### TASK REQUIREMENTS:
For each line below that contains the word "Check", make a copy.

(Data records)
########################################

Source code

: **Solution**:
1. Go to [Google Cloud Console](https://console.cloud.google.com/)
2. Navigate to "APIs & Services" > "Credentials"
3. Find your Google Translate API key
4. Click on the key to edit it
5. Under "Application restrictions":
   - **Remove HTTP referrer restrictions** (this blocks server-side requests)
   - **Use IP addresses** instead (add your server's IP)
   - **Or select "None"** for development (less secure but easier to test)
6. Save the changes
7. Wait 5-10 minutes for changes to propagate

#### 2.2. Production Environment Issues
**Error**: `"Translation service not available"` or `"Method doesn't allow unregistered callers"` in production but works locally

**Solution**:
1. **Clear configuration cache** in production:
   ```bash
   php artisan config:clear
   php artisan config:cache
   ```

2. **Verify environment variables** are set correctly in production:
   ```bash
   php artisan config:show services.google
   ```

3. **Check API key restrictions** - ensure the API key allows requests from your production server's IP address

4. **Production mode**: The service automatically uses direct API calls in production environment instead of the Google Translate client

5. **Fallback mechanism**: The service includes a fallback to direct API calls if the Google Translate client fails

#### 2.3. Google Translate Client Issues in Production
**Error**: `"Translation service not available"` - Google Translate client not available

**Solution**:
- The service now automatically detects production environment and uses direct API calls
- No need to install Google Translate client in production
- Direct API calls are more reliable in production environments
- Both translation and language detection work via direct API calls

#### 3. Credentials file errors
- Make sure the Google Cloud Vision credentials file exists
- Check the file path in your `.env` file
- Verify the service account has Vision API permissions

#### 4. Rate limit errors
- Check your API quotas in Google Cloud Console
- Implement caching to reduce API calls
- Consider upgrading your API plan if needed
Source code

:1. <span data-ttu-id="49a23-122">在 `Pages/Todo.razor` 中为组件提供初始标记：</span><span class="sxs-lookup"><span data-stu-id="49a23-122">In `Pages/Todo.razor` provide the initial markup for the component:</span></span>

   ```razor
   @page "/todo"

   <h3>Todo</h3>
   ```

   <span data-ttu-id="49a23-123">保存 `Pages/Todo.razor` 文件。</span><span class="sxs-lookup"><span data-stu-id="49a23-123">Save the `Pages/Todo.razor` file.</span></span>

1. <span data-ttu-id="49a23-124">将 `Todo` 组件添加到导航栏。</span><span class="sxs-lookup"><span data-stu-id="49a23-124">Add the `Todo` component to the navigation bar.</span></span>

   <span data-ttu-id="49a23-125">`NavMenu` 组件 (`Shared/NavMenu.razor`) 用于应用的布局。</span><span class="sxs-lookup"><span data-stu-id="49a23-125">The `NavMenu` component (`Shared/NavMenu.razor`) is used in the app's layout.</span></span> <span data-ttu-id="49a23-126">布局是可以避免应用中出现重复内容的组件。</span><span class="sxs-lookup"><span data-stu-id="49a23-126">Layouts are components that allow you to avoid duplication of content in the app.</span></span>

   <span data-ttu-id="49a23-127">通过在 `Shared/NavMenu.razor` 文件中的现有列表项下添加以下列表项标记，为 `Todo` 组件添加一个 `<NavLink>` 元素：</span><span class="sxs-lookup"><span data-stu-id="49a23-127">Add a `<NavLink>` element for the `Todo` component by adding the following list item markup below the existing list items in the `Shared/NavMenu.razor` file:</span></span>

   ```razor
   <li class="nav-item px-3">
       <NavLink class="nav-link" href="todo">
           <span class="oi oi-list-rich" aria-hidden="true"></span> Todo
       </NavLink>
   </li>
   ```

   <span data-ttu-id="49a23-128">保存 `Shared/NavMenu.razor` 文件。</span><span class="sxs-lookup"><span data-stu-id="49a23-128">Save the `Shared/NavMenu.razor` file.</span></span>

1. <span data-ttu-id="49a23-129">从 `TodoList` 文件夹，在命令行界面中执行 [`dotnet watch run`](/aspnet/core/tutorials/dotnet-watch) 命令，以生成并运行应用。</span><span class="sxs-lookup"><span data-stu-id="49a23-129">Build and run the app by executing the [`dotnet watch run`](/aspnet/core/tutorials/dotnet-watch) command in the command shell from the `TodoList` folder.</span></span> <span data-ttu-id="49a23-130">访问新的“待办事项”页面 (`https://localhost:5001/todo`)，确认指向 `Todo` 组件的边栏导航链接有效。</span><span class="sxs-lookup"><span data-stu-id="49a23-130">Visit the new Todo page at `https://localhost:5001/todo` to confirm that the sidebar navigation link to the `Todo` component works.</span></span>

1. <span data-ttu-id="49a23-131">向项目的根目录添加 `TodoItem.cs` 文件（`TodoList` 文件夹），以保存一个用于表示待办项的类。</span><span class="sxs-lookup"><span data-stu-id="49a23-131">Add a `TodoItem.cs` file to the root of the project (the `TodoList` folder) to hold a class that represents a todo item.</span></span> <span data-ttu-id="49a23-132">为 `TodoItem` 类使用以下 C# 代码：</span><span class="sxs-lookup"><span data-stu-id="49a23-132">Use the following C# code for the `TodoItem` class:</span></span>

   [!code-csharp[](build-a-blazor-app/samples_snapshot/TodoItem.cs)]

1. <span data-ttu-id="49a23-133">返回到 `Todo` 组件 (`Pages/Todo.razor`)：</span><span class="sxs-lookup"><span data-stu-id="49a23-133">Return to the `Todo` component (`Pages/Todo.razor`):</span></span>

########################################

### RESPONSE AREA:
3. **Check API key restrictions** - ensure the API key allows requests from your production server's IP address
- Check the file path in your `.env` file
- Check your API quotas in Google Cloud Console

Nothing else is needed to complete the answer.